Les autorités nationales en matière de réception, comme le CNRV en France ou le KBA en Allemagne, seront eux aussi audités par leurs homologues de façon à ce que les règles soient appliquées de façon homogène dans l’Union Européenne. 

Contrôler les véhicules en circulation
Autre nouveauté apportée par ce projet : rendre obligatoire des contrôles réguliers des véhicules déjà en circulation. “Il sera ainsi possible de détecter la non‑conformité à un stade précoce et de veiller à ce que des mesures correctives immédiates et vigoureuses soient prises à l’encontre des véhicules qui s’avèrent être non conformes et/ou représenter un risque grave pour la sécurité ou une nuisance grave pour l’environnement”, explique la Commission. Si un problème est détecté dans un Etat membre, les autorités nationales pourront “décider de demander un rappel ou, dans les cas graves, le retrait complet du marché”. Il s’agit là encore d’une évolution importante puisqu’aujourd’hui, ce type de décision ne peut être pris que par l’Etat membre dans lequel la réception par type a été accordée. 

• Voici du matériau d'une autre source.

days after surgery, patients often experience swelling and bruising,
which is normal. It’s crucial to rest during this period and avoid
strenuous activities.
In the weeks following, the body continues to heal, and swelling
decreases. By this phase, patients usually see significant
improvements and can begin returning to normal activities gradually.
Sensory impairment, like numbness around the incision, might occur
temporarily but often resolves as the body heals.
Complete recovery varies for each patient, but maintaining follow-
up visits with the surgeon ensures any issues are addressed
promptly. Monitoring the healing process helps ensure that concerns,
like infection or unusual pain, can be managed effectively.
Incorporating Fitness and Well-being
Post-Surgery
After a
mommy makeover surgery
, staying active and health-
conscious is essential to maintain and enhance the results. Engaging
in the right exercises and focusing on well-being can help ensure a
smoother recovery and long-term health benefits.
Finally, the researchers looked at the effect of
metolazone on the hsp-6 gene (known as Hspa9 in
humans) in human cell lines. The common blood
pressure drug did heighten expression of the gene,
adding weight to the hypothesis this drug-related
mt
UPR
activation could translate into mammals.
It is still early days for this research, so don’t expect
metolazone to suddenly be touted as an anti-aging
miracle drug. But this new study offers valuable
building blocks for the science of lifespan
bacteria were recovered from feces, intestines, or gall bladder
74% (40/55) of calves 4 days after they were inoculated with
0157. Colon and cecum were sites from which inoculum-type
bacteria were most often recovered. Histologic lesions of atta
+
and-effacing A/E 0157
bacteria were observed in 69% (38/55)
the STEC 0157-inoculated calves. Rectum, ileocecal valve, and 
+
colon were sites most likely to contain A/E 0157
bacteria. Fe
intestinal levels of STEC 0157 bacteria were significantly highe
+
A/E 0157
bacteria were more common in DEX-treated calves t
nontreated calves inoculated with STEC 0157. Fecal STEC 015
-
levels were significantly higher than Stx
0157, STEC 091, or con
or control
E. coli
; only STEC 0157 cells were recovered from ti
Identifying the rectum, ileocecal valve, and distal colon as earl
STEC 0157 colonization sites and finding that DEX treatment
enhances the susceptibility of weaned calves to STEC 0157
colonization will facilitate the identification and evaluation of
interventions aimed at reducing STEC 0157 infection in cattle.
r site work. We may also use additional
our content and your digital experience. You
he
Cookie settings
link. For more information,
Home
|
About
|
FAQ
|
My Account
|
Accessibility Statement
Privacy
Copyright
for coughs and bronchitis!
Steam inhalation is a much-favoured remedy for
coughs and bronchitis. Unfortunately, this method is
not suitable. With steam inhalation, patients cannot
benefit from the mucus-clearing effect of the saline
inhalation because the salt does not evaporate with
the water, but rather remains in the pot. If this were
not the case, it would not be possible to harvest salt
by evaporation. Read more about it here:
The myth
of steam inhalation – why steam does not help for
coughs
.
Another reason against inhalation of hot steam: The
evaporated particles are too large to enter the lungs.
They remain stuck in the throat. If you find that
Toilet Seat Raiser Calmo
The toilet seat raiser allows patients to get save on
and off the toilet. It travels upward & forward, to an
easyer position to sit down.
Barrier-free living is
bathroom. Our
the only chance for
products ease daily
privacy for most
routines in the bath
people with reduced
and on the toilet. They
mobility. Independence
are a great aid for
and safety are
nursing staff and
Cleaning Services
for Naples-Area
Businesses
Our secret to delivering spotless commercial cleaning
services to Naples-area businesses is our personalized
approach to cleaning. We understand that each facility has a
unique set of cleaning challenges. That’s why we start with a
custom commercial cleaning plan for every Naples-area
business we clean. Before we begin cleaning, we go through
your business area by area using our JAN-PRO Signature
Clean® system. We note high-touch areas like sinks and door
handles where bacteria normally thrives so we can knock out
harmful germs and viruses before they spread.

Des amendes pouvant aller jusqu’à 30 000 euros par véhicule
Mais les autorités nationales ne seront pas les seules à effectuer ces contrôles. La Commission européenne effectuera elle aussi des tests réguliers sur des véhicules en circulation (via son Centre Commun de Recherche). En cas de problème, elle pourra d’ailleurs procéder à des rappels et appliquer des sanctions conséquentes. Un constructeur qui ne respecte pas la législation risquera une amende de 30 000 euros par véhicule. Les services techniques qui n’auront pas réalisé les tests de façon rigoureuse se verront eux aussi sanctionnés d’une amende dont le montant variera selon la gravité du cas. 

Un texte pour rassurer les députés européens
Enfin, le projet de règlement impose aux constructeurs de “donner accès aux protocoles des logiciels de leurs voitures” et de “divulguer leur stratégie de réduction des émissions, comme cela est le cas aux Etats-Unis“. 
Cette dernière mesure vient “compléter l’ensemble des règles relatives aux émissions en conditions de conduite réelle (les normes RDE, NDLR)”, souligne la Commission européenne. Ce n’est d’ailleurs pas neutre si l’exécutif européen a présenté son projet de règlement aussi rapidement ; il lui fallait en effet prouver sa volonté de renforcer le système d’homologation actuel pour convaincre le Parlement européen de ne pas faire jouer son véto début février sur les normes RDE.
Mais cela ne suffira peut-être pas. Dans un communiqué, la députée écologiste Karima Delli, salue la proposition de la Commission mais  appelle à nouveau les députés à rejeter le texte relatif aux futures normes RDE. Pour la députée, qui est également membre de la commission en charge d’enquêter sur la responsabilité de la Commission européenne dans l’affaire Volkswagen, le texte présenté par l’exécutif “est un premier pas pour briser les liens incestueux qu’entretiennent l’industrie automobile et les autorités nationales d’homologation financées par les premières“. Toutefois, ne pas s’apposer au texte RDE présenté en octobre dernier serait encore donner “une amnistie pour le secteur automobile qui a eu tout le temps nécessaire pour se conformer à la législation”. “Au lieu de cela, certains constructeurs ont abusé du système pour empocher un maximum de bénéfices voire développer des techniques frauduleuses“, rappelle-t-elle.